- Opening Delimiter -

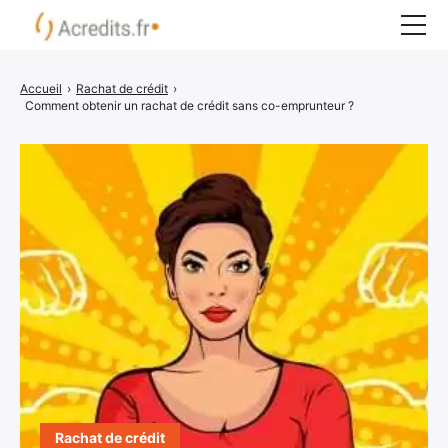
Rachat de crédit
Accueil
›
Rachat de crédit
›
Comment obtenir un rachat de crédit sans co-emprunteur ?
Surendettement
Crédit express
Crédit immobilier
Organismes bancaires
COMPARATEUR CRÉDIT
Rachat de crédit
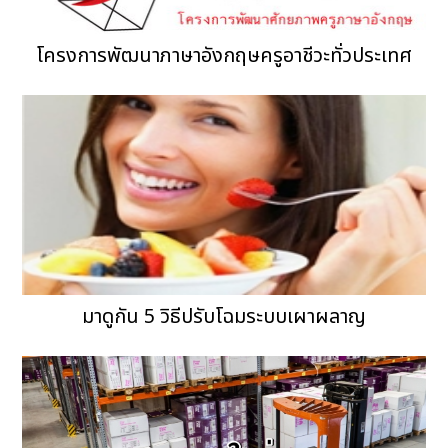
โครงการพัฒนาภาษาอังกฤษครูอาชีวะทั่วประเทศ
มาดูกัน 5 วิธีปรับโฉมระบบเผาผลาญ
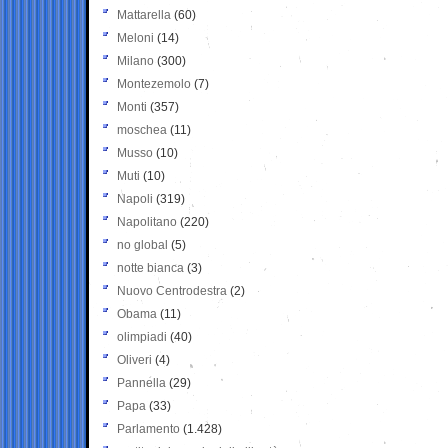
Mattarella
(60)
Meloni
(14)
Milano
(300)
Montezemolo
(7)
Monti
(357)
moschea
(11)
Musso
(10)
Muti
(10)
Napoli
(319)
Napolitano
(220)
no global
(5)
notte bianca
(3)
Nuovo Centrodestra
(2)
Obama
(11)
olimpiadi
(40)
Oliveri
(4)
Pannella
(29)
Papa
(33)
Parlamento
(1.428)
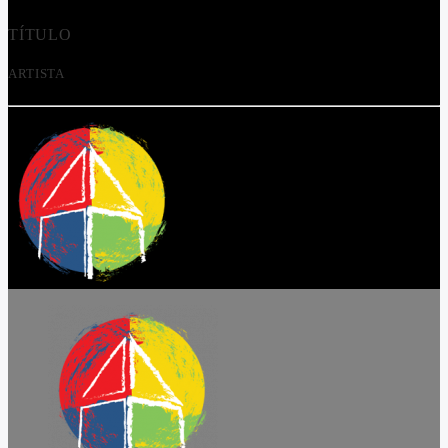
TÍTULO
ARTISTA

- Closing Delimiter -

### [Task description]
Without the pictures, return the listing above from its first line through the line that has "Montezemolo".

### [Your solution]
Rachat de crédit
Accueil
›
Rachat de crédit
›
Comment obtenir un rachat de crédit sans co-emprunteur ?
Surendettement
Crédit express
Crédit immobilier
Organismes bancaires
COMPARATEUR CRÉDIT
Rachat de crédit
โครงการพัฒนาภาษาอังกฤษครูอาชีวะทั่วประเทศ
มาดูกัน 5 วิธีปรับโฉมระบบเผาผลาญ
Mattarella
(60)
Meloni
(14)
Milano
(300)
Montezemolo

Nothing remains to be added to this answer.